民俗資料調査報告書草案(菰野町郷土資料館保管・近藤家文書)

民俗資料調査報告書草案(菰野町郷土資料館保管・近藤家文書)


 現在、「三重県史」民俗編の編さんに伴って各種資料の調査を行っており、その中で、いくつもの貴重な民俗資料が発見されつつある。菰野町郷土資料館保管「近藤謙蔵氏関係資料」中の「妊娠出産育児ニ関する民俗資料調査報告草案」という資料も、その一つである。
 近藤謙蔵氏(1865〈慶応元〉年生)は、菰野地域の歴史研究家で、1941(昭和16)年発行の『菰野町史』の編集主任を務めた。同郷土資料館には、「菰野町史」編集関係を中心に多くの資料が保管されている。

#### [データ抜粋]
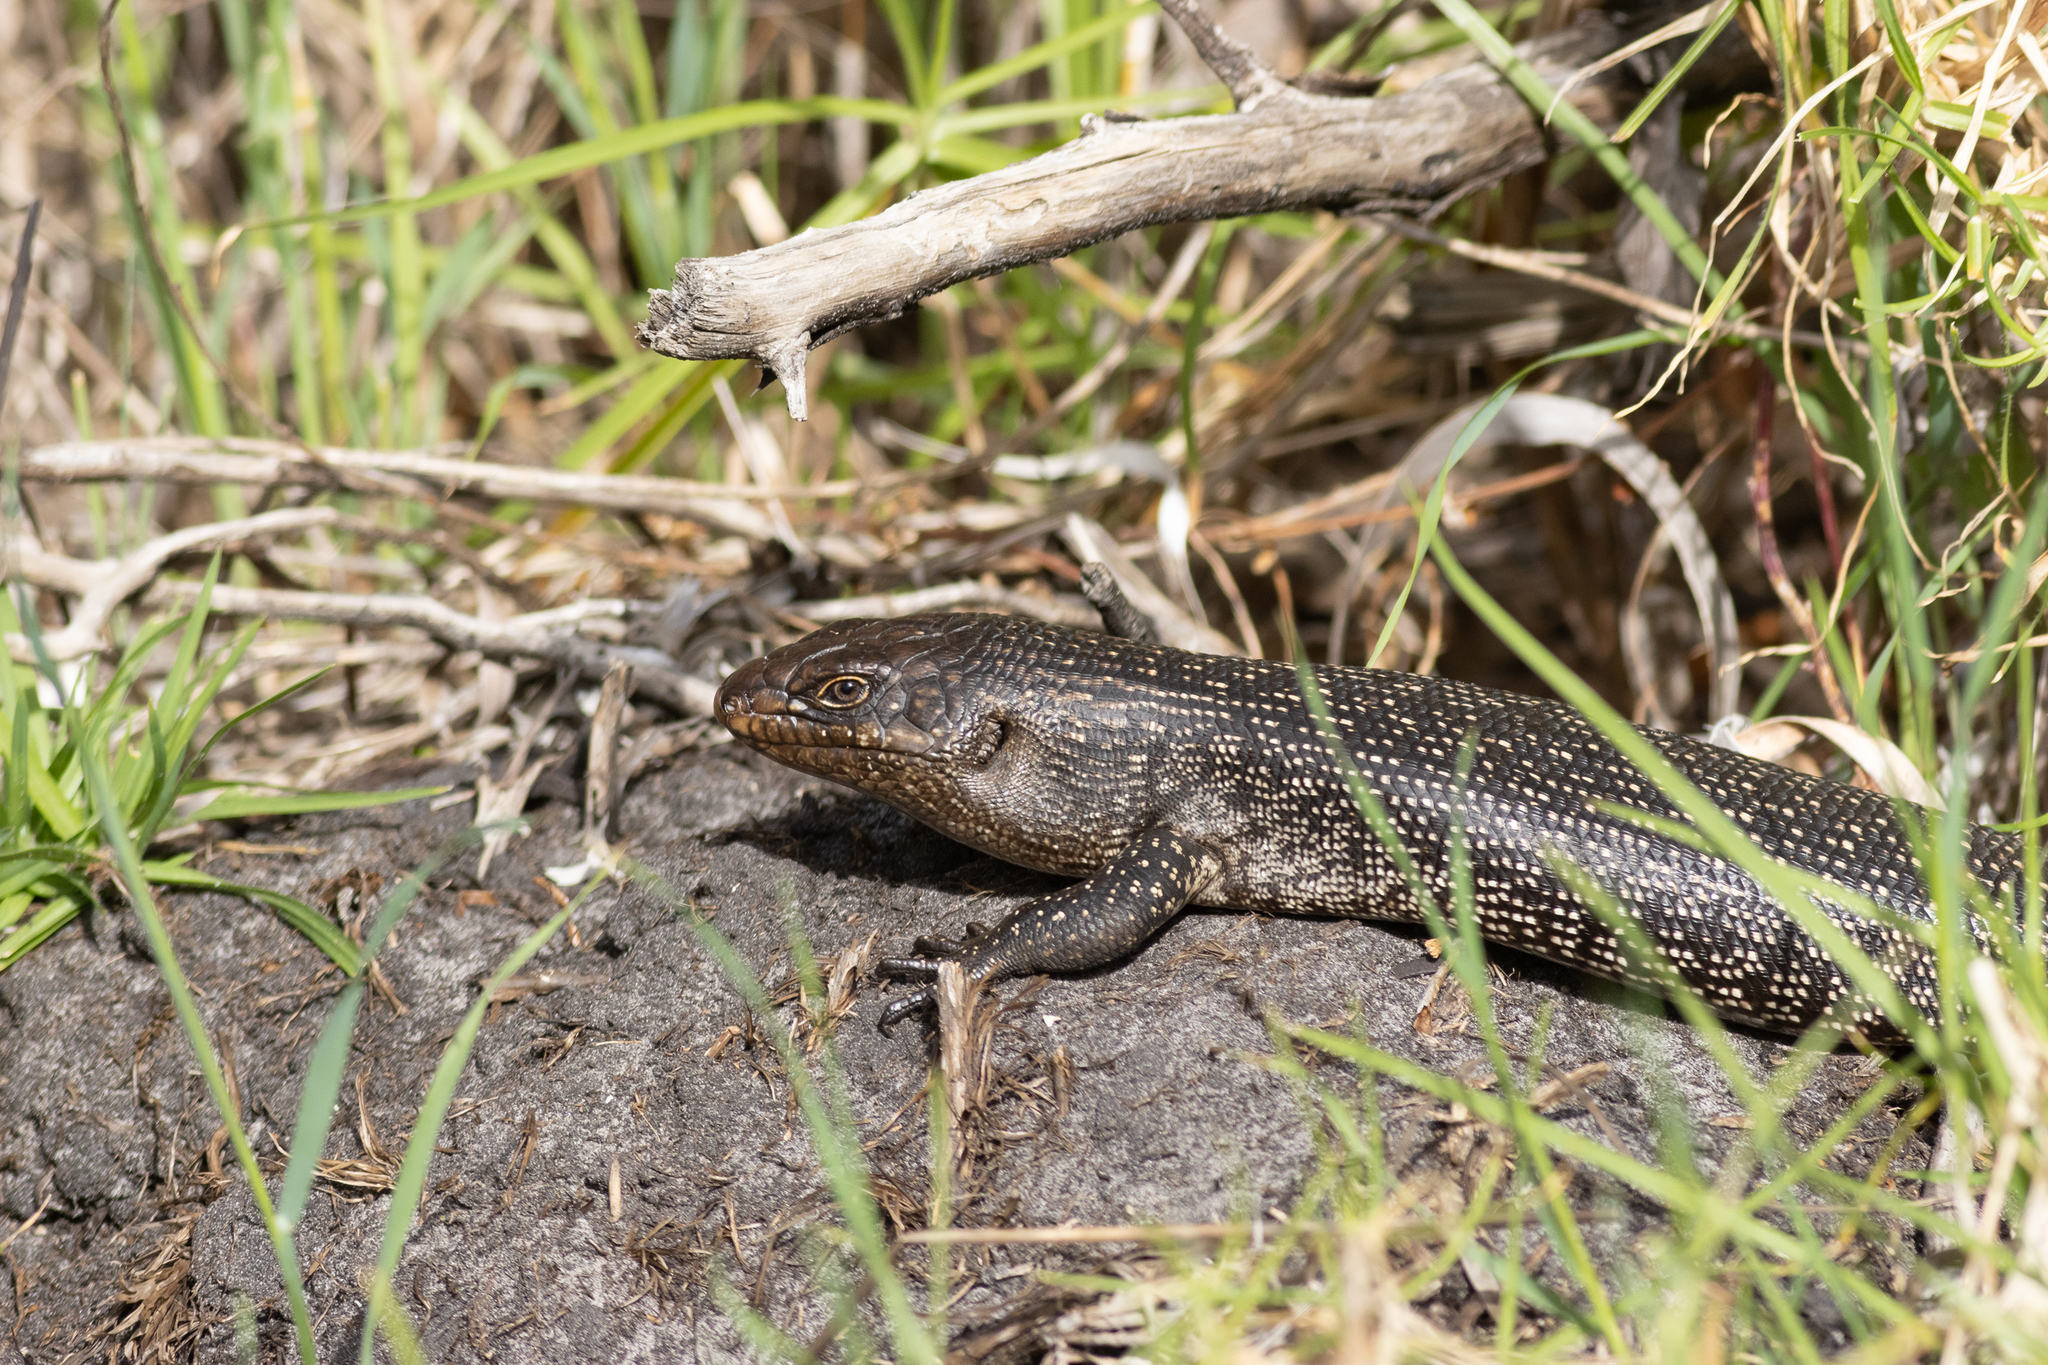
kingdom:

...

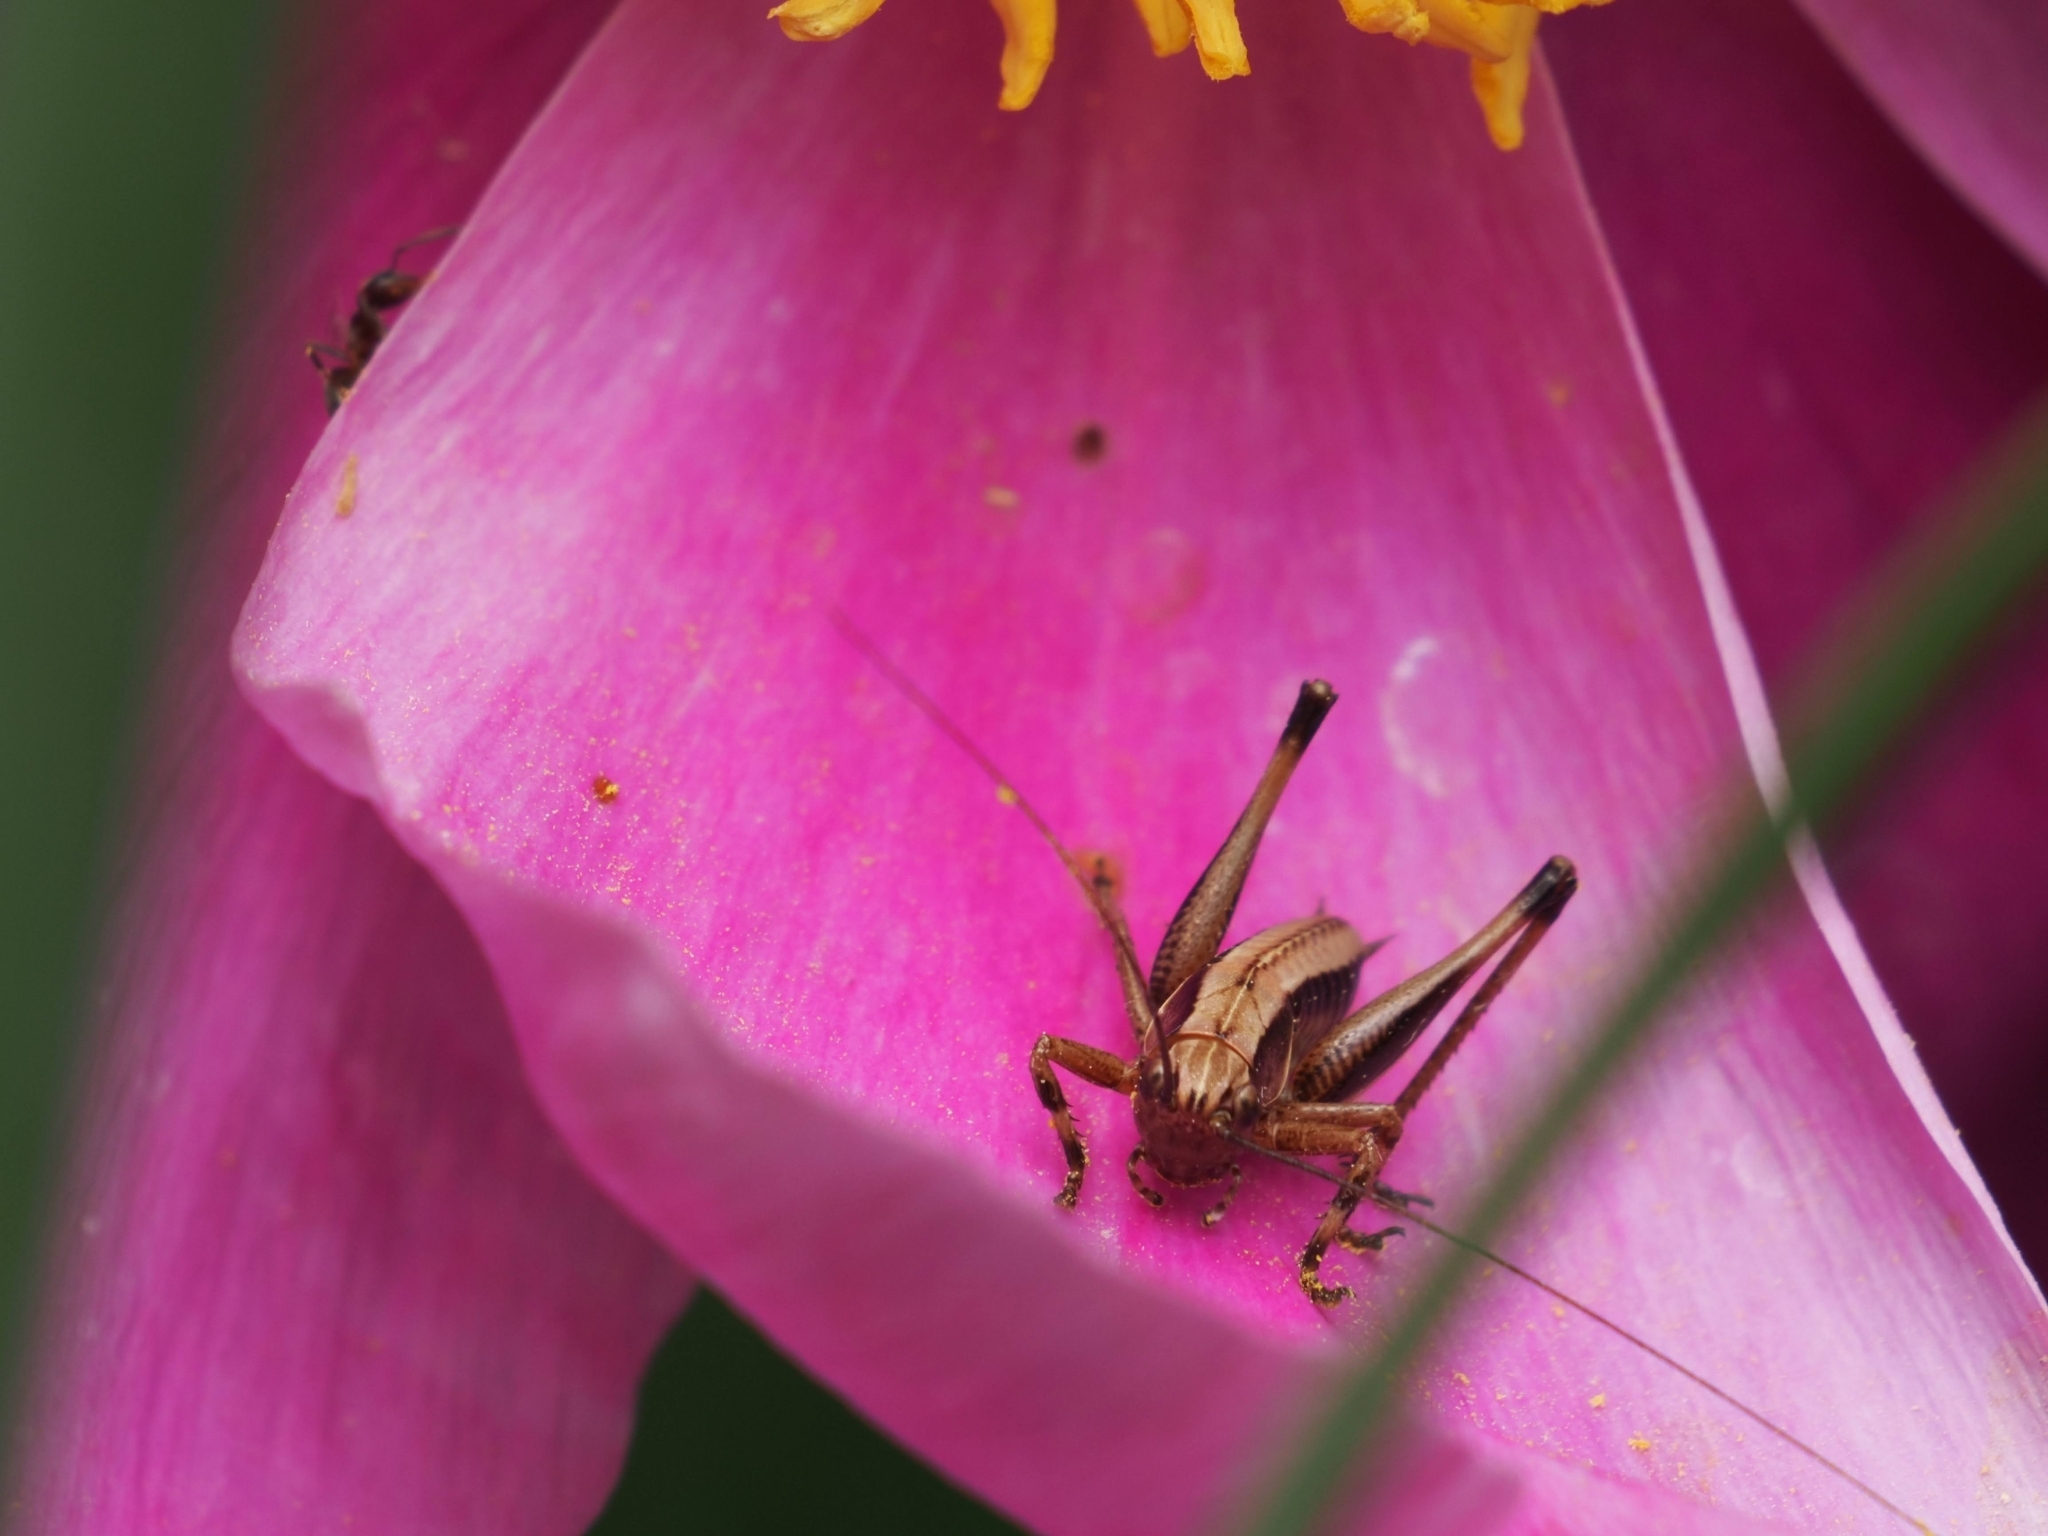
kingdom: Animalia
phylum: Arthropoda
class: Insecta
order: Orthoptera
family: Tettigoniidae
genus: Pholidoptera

#### [練習問題]
A – 抜粋について、次の問いに答えよ。
(i) 近藤謙蔵氏は何年に生まれたか。
(ii) 近藤謙蔵氏が編集主任を務めた『菰野町史』は何年に発行されたか。
(iii) 各種資料の調査は何の編さんに伴って行われているか。
B – 抜粋のうち、「現在、「三重県史」民俗編の編」から「多くの資料が保管されている。」までを一字も変えずに書き写せ。
記録は別の出典から取ったものである。

#### [各問の解答]
A –
(i) 1865(慶応元)年
(ii) 1941(昭和16)年
(iii) 「三重県史」民俗編

B –
現在、「三重県史」民俗編の編さんに伴って各種資料の調査を行っており、その中で、いくつもの貴重な民俗資料が発見されつつある。菰野町郷土資料館保管「近藤謙蔵氏関係資料」中の「妊娠出産育児ニ関する民俗資料調査報告草案」という資料も、その一つである。
 近藤謙蔵氏(1865〈慶応元〉年生)は、菰野地域の歴史研究家で、1941(昭和16)年発行の『菰野町史』の編集主任を務めた。同郷土資料館には、「菰野町史」編集関係を中心に多くの資料が保管されている。